LLW Strategic Objectives To seek to ensure that LLW Strategy is developed and implemented in ways that can inspire local authority and public confidence In the context of implementation of the waste hierarchy and subject to suitability of the nuclear licensed site in question, to encourage development of local or regional LLW management facilities at existing nuclear sites, rather than at non-nuclear sites.
A Key Challenge NuLeAF supports: the need to preserve LLWR capacity; rigorous application of the waste management hierarchy; and opening up new disposal routes. But the challenge of WHERE to site facilities is critically important to local government. Illustrate the point by reviewing the pros and cons of On-Site Disposal (OSD) v landfill.

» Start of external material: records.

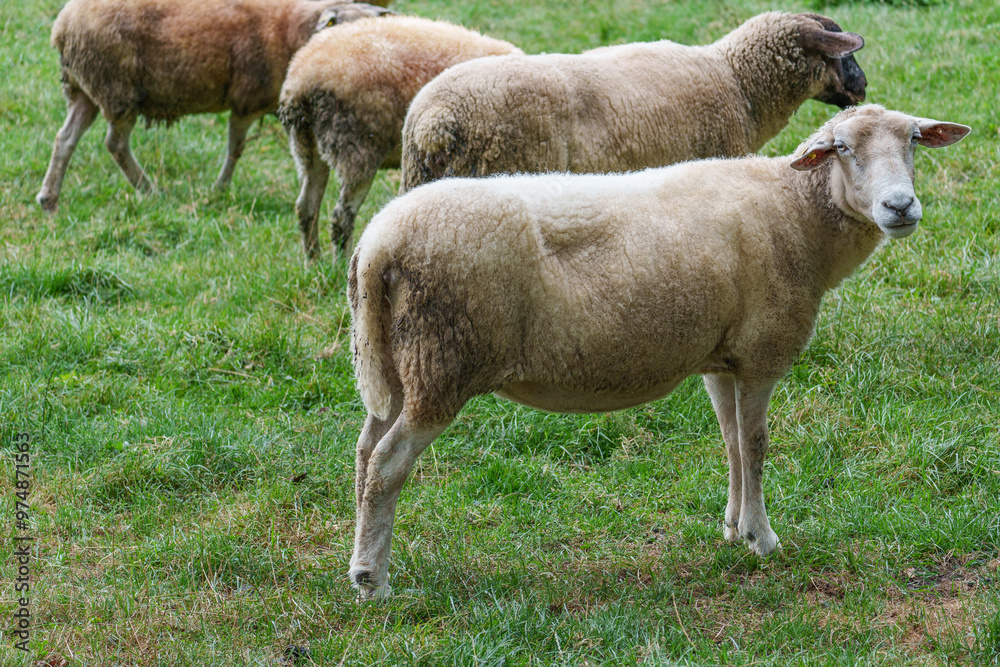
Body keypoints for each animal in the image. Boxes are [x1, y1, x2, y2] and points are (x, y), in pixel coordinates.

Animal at [35, 0, 393, 213]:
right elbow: (235, 149)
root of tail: (62, 25)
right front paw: (220, 188)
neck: (292, 29)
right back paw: (148, 189)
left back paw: (49, 197)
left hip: (86, 88)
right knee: (115, 143)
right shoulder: (246, 101)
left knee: (65, 138)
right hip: (117, 88)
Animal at [277, 16, 521, 259]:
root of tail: (300, 81)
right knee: (341, 216)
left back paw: (314, 261)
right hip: (356, 148)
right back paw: (340, 262)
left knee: (306, 207)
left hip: (307, 146)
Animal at [345, 105, 970, 598]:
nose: (900, 207)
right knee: (389, 462)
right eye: (841, 148)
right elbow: (757, 445)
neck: (795, 212)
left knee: (365, 450)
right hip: (442, 362)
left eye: (914, 140)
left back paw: (359, 556)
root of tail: (378, 244)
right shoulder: (762, 352)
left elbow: (731, 441)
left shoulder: (722, 358)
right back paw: (373, 581)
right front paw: (763, 538)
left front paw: (732, 527)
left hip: (391, 362)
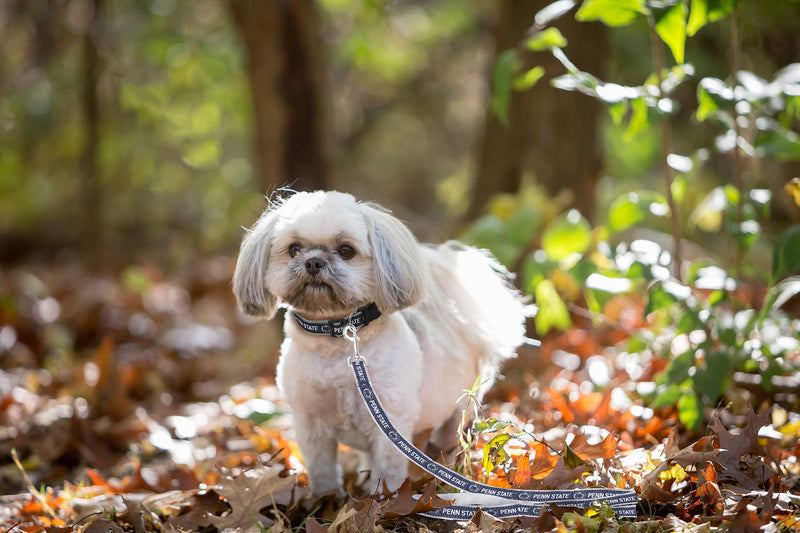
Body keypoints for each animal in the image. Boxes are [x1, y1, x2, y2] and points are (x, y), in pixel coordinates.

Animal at [231, 189, 528, 492]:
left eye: (346, 250)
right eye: (294, 249)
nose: (313, 262)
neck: (337, 339)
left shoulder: (390, 421)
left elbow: (387, 469)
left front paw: (383, 498)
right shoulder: (310, 424)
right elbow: (322, 469)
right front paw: (327, 497)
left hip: (459, 408)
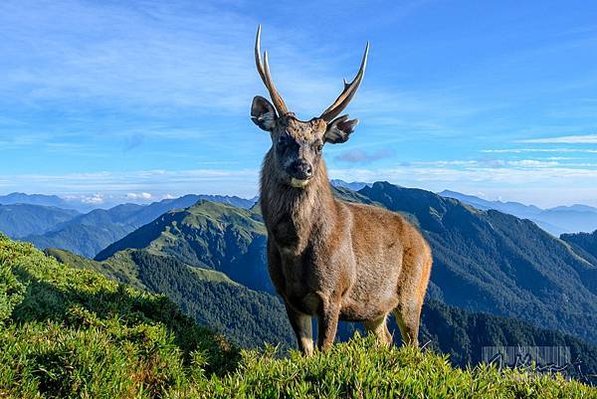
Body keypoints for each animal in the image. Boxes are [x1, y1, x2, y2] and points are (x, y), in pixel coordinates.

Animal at [251, 25, 434, 356]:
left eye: (320, 145)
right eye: (282, 138)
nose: (303, 169)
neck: (294, 249)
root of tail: (426, 246)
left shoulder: (334, 292)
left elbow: (325, 351)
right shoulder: (288, 297)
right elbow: (307, 353)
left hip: (414, 292)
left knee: (413, 344)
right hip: (375, 309)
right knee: (386, 340)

The Case for OSD of LLW Springfields – local stakeholder preference for on-site disposal, not disposal to landfill at Clifton Marsh (no LLW transport, use of a purpose-designed facility and confidence in nuclear site management) Hinkley – SLC considers on-site disposal to be a simple and sustainable approach, offering a significant financial saving against the ‘baseline’ (disposal to LLWR). A facility could accommodate all LLW from ‘final site clearance’ (a significant LLWR capacity saving).

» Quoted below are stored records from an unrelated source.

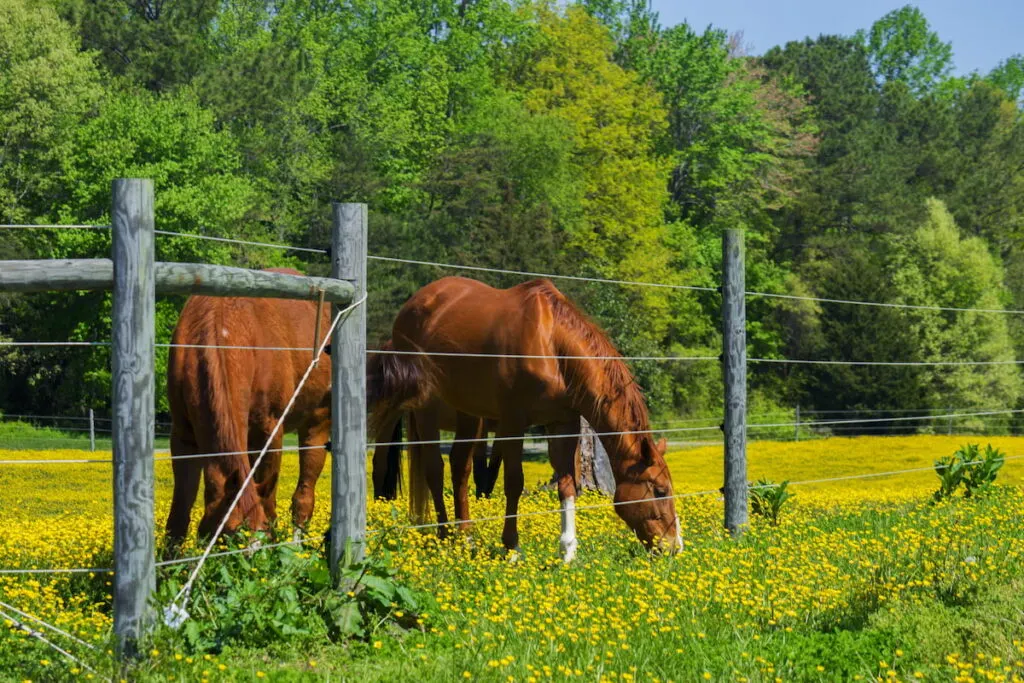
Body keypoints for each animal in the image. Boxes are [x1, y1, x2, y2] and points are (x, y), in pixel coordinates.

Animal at [164, 270, 331, 548]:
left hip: (316, 424)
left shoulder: (270, 431)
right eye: (223, 539)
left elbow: (269, 503)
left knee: (303, 497)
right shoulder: (183, 436)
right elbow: (178, 514)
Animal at [366, 274, 679, 557]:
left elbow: (567, 485)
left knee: (459, 469)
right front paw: (512, 547)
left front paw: (568, 552)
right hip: (426, 410)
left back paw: (466, 538)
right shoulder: (513, 423)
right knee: (433, 469)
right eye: (660, 490)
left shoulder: (562, 423)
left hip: (468, 413)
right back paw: (443, 538)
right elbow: (513, 483)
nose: (674, 547)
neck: (552, 345)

Disadvantages of OSD Requires an increase in short-term funding to secure the financial savings May be perceived by some local stakeholders as incompatible with their preferred ‘end uses’ for the site May be a delay to de-licensing the OSD ‘footprint’ beyond ‘final site clearance’
The Case for Disposal to Landfill Contribution to multiple disposal routes Conforms with Government policy on a ‘risk- informed approach’ Avoids increase in short-term funding for OSD Transfer of long-term risks to the supply chain
Disadvantages of Disposal to Landfill Risks local community and local authority opposition (local transport, lack of confidence cf OSD, bucks trend away from landfill use, adverse socio-economic impacts) Wider impact on public attitudes to the nuclear industry Uncertainties of relying on supply chain (particularly if concerted local opposition) Can only take a proportion of LLW (10-30% at Magnox sites)

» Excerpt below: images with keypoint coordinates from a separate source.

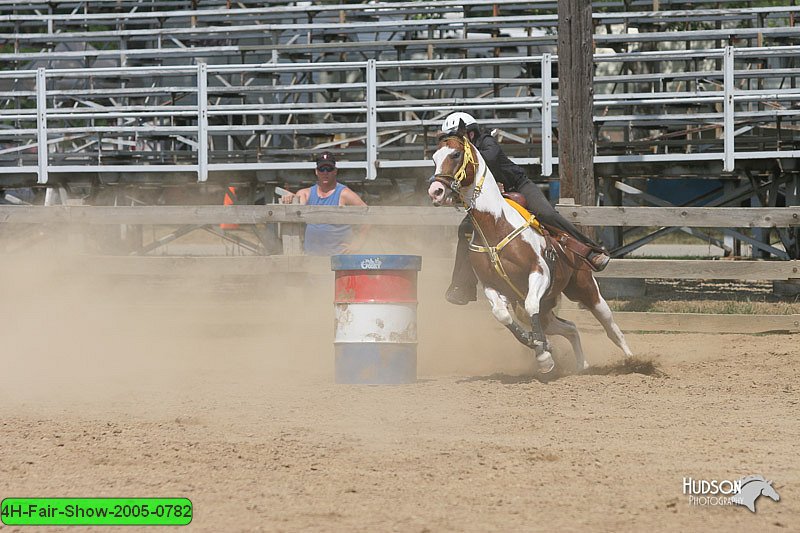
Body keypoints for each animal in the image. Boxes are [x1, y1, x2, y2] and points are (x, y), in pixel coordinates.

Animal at [428, 129, 628, 372]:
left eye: (456, 154)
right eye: (434, 158)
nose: (436, 191)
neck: (496, 225)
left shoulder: (539, 272)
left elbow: (531, 303)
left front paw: (543, 356)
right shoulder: (491, 286)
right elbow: (502, 315)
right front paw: (541, 349)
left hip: (586, 289)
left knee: (611, 328)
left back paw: (633, 360)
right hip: (544, 312)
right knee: (570, 328)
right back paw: (581, 365)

NuLeAF’s Preferred Approach View on balance of pros and cons will depend on your stakeholder perspective and the sites in questions NuLeAF’s view – a national organisation representing local authority interests – is that where practicable OSD is preferable We think NDA should encourage SLCs to examine the potential for facilities on or adjacent to their sites, before considering other sites (including landfill)
Local Authority Planning Local planning policy – the main material consideration in judging planning applications – could encourage concentration of facilities at or adjacent to existing sites Local applications for authorisation to dispose to landfill – the local planning authority will want to check the original planning permission and conditions Renewal or extensions to planning permissions for landfill – planning authorities may wish to re-visit conditions (to ensure that only waste types specified in the application are disposed of)
Role of ‘Public Acceptability’ NDA mission is to “deliver safe, sustainable and publicly acceptable solutions”. This implies: NDA should give a high level of consideration to public acceptability in the development and implementation of LLW strategy NDA will need to carefully assess what proportion of consultation responses can genuinely be taken as broad support for its proposed strategy, and how to revise that strategy if broad support for aspects of it does not exist
Finally, Some Questions … If the management of LLW becomes dispersed in more communities, will this lead to more widespread understanding and acceptance of things radioactive, or stir up wider opposition? How can a path be taken that gives appropriate weight to ‘public acceptability’? Should NDA spend more in the short term to fund OSD, which is likely to achieve longer term savings and wider stakeholder confidence?